Spanish investigators believe that even the 11 March commuter train bombings in Madrid were at least partially planned from the Al-Qaeda base in Iran. Mustafa Setmariam Nasar, named by Spanish police as a primary suspect, is suspected of having operated from Iran, as is another suspect, Amer Azizi, who is believed to have spent time in Iran before returning to Spain to carry out the attacks, according to Spanish communications intercepts cited in the "Los Angeles Times."

These intercepts indicate that Azizi met with then-Al-Qaeda-affiliate Abu Musab al-Zarqawi, a Jordanian terrorist believed to be behind various assassinations, car bombings, and beheadings in Iraq. It is widely reported that he too has used Iran as his base of operations, where he was able to extend his reach as far as Europe, and where he remains the primary suspect in terror plots involving chemical and biological weapons attacks on targets in Europe that were foiled in 2002 and 2003, according to law enforcement authorities in London and Paris cited by the "Los Angeles Times." U.S. government officials are said to believe that al-Zarqawi had more contact with the Iranian government than he ever did with former Iraqi President Saddam Hussein, according to "Newsweek" of 25 October. Although some U.S. analysts remain skeptical of the notion that al-Zarqawi could have established a close relationship with the Shi'ite regime given his alleged hostility toward Shi'ites in general, Jordanian intelligence have corroborated the existence of such links, the weekly reported.

That al-Zarqawi was indeed allowed to operate from Iran was confirmed by a commander of the elite Al-Quds unit of Iran's Islamic Revolution Guards Corps (IRGC), General Qasem Suleimani, who reportedly said that the IRGC provided assistance and refuge to al-Zarqawi in order to prevent the establishment of a pro-U.S. regime in Iraq, according to "Al-Sharq al-Awsat" on 11 August. The general's remarks contrast with the official position of the Iranian government, which is that it has "no affinity" with Al-Qaeda and has from time to time arrested and extradited various Al-Qaeda suspects to their home countries. In August, the Iranian Intelligence Ministry foiled a series of assassinations allegedly being planned by Al-Qaeda's Adel along with a high-ranking leader of the IRGC, "Al-Sharq al-Awsat" reported on 19 August. The plot, which was revealed in recorded telephone calls, targeted U.S. military, CIA, and FBI personnel in the former Soviet Republics that neighbor Iran.

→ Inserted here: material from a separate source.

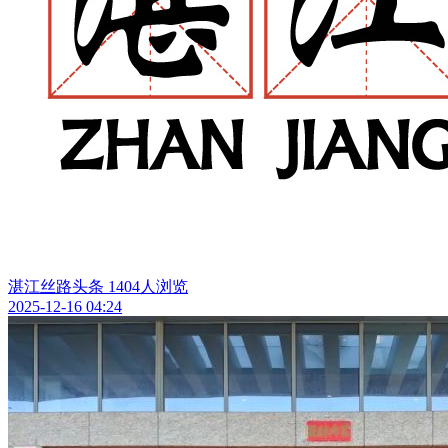
湛江丝路头条
1404人浏览
2025-12-16 04:24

According to the Arabic daily's source, the plot was apparently conceived in order to force a confrontation with both the United States and Iran's northerly neighbors -- Armenia, Azerbaijan and its Nakhchivan exclave, and Turkmenistan -- and it furthermore shows the deep divisions between the hard-line and reformist factions in determining Iranian foreign policy. Many Iran experts are not surprised that the IRGC might provide assistance and refuge to Al-Qaeda members at the same time that other elements of the Iranian government, such as the Intelligence Ministry, are arresting and extraditing Al-Qaeda suspects. Many experts believe the IRGC operates beyond the control of elected politicians in Tehran and answers only to the hard core of the unelected clerical elite. As a top French law enforcement official told the "Los Angeles Times": "Iranians play a double game. It is a classic Iranian style of ambiguity, deception, manipulation.

Everything they can do to trouble the Americans, without going too far, they do it. They have arrested important Al-Qaeda people, but they have permitted other important Al-Qaeda people to operate."